Joothan: An Untouchable's Life
- Author: Omprakash Valmiki
- Original title: Joothan
- Translator: Arun Prabha Mukherjee
- Language: English (translated from Hindi)
- Genre: Memoir
- Published: c. 1997 (Hindi)
- Publisher: Columbia University Press
- Published in English: July 2003
- Media type: Print (hardcover, paperback), e-book
- Pages: 208
- ISBN: 9780231129725
- Website: https://cup.columbia.edu/book/joothan/9780231129732/

= Joothan =

Autobiographical novel by Om Prakash Valmiki

Joothan: An Untouchable's Life, or Joothan: A Dalit's Life, is an autobiographical memoir by Indian Dalit writer Omprakash Valmiki.
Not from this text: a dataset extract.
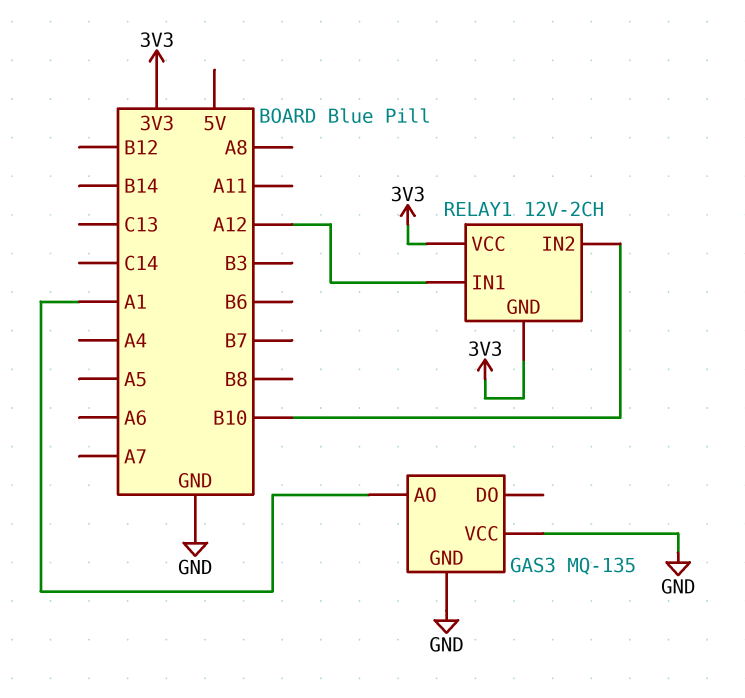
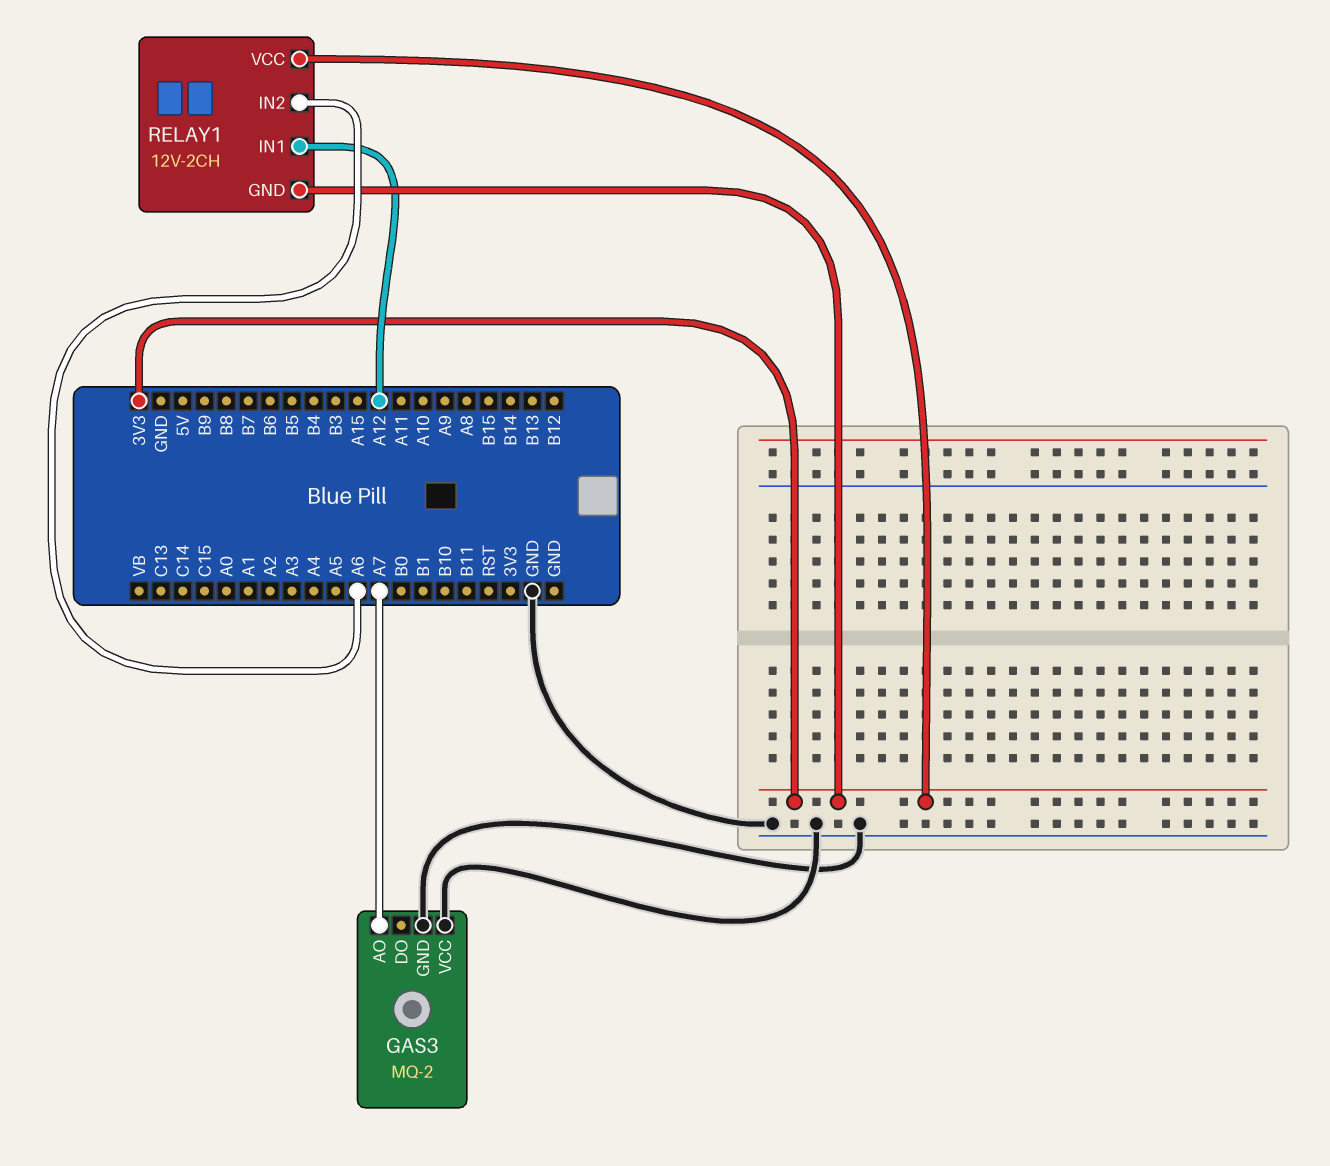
GAS3: MQ-135 -> MQ-2
GAS3 pin AO: A1 -> A7
RELAY1 pin IN2: B10 -> A6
First published in 1997 in Hindi, it was translated to English language by Arun Prabha Mukherjee in 2003. The book describes his life as a Dalit, previously known as 'untouchables,' and their experience of pain, humiliation, and poverty through systemic caste-based discrimination. The title of the book is derived from Hindi word जूठन referring to 'scraps of food left on a plate, destined for garbage or animals,' that the lower caste was forced to survive on for centuries.

== Synopsis ==
The text chronicles the journey of Om Prakash Valmiki, a Dalit who overcomes caste-based humiliation and poverty to become his village's first educated member of the Dalit community. The story is set in 1950s of post-independence India, where untouchability has just been outlawed. Beginning with scenes of dire sanitation and relentless harassment, Valmiki's narrative traces his adolescence marked by religious skepticism and public shame upon revealing his caste. His vocational training and discovery of Dalit activism, notably the influence of B. R. Ambedkar, ignite his commitment to social change. Valmiki challenges inherited caste stigma through merit-based achievements and government employment, dedicating himself to uplifting others via cultural engagement and educational outreach, such as drama productions and opening schools. His memoir emphasizes the struggle for a self-defined identity and collective empowerment of Dalits.